The News of the World scandal may have exploded but the fuel was a new low in journalistic ethics and the public’s desire for salacious detail about the famous. Although the greatest outrage has rightly been focussed on the interference into the the Milly Dowler investigation, there had been plenty of other phone tapping with Siena Miller winning a settlement several weeks before the scandal broke. This has been a steadily growing cancer within News Limited (and perhaps other organisations as has been speculated and is now being investigated) for some time.

The two issues here are that the public appetite for private, personal information has created media market where spying on celebrities has become acceptable. Photographers, equipped with powerful telephoto lenses, now climb tree hundreds of metres from a celebrity’s home for a candid shot. If the public is outraged then they can do something about it. The public can stop clicking on invasive news stories and not buy the papers that specialise in this sort of reporting.

Secondly, journalists and photographers need to define their personal ethics, publish them and stick to them (technology writer David Pogue does this although he is currently embroiled in his own ethics scandal).
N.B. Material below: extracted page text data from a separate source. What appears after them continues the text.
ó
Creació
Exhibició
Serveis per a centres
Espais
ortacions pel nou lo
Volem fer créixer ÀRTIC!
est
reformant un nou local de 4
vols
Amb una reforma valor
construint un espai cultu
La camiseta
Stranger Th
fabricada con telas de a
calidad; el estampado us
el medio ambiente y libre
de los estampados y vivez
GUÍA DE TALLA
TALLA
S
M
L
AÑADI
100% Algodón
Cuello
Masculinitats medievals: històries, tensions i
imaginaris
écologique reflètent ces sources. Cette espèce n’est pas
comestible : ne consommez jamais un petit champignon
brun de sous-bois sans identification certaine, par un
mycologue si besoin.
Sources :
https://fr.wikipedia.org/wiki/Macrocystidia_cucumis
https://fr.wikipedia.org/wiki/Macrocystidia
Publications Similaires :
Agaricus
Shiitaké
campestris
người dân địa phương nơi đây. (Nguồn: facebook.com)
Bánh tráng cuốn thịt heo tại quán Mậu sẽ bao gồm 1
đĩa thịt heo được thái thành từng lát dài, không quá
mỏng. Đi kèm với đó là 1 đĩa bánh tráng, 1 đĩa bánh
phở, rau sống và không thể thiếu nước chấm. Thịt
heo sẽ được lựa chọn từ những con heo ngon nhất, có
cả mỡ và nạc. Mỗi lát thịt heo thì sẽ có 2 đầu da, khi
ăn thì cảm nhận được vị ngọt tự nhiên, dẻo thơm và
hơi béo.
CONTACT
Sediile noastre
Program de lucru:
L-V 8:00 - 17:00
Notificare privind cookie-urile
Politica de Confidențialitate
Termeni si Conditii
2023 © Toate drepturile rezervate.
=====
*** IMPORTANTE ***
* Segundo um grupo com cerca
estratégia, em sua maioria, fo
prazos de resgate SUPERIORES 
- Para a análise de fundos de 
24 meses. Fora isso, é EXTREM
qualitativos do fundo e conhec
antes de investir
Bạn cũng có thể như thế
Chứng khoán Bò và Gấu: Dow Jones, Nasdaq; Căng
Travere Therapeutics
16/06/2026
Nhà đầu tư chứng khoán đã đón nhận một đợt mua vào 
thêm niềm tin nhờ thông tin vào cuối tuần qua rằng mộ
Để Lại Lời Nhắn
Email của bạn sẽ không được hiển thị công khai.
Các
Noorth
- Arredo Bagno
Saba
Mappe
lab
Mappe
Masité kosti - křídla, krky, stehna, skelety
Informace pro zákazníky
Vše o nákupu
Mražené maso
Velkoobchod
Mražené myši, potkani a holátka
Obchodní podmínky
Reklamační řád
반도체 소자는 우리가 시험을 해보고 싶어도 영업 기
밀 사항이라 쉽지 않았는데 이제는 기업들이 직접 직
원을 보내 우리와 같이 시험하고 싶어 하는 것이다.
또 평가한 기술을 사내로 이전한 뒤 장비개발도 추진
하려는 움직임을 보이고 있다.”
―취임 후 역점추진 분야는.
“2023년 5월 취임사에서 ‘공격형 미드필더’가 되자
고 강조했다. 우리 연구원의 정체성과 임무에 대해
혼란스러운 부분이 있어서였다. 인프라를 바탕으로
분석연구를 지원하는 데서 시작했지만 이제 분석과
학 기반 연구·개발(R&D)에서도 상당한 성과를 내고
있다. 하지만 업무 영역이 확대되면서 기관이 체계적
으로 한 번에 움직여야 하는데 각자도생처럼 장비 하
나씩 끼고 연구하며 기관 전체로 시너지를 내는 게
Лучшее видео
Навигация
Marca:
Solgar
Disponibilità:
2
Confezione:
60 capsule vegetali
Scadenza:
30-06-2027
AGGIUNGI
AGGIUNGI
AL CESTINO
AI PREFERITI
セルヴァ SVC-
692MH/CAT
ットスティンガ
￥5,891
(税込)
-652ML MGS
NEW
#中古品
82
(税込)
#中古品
I have not spoken to a single person that thinks News of the World acted responsibly and ethically in tapping phones. But very few people have pointed the finger at individual journalists. The problem, particularly for freelancers, is that if you say no to a job, then you lose income – something that’s tough to accept in an increasingly tight market where freelancer.com and its ilk are slashing pay rates.

The News of the World scandal is an opportunity for every journalist and photographer to think about what they will and won’t do for a pay cheque. I’ve had to say no to work in the past where I was being asked to write about subjects that I felt to be contrary to my beliefs. It wasn’t a large amount of money but I felt better for not compromising on an issue that personally important to me. If I had made a small break in the rules then, a slightly larger break would have been easy later. And that’s how ethical behaviour collapses.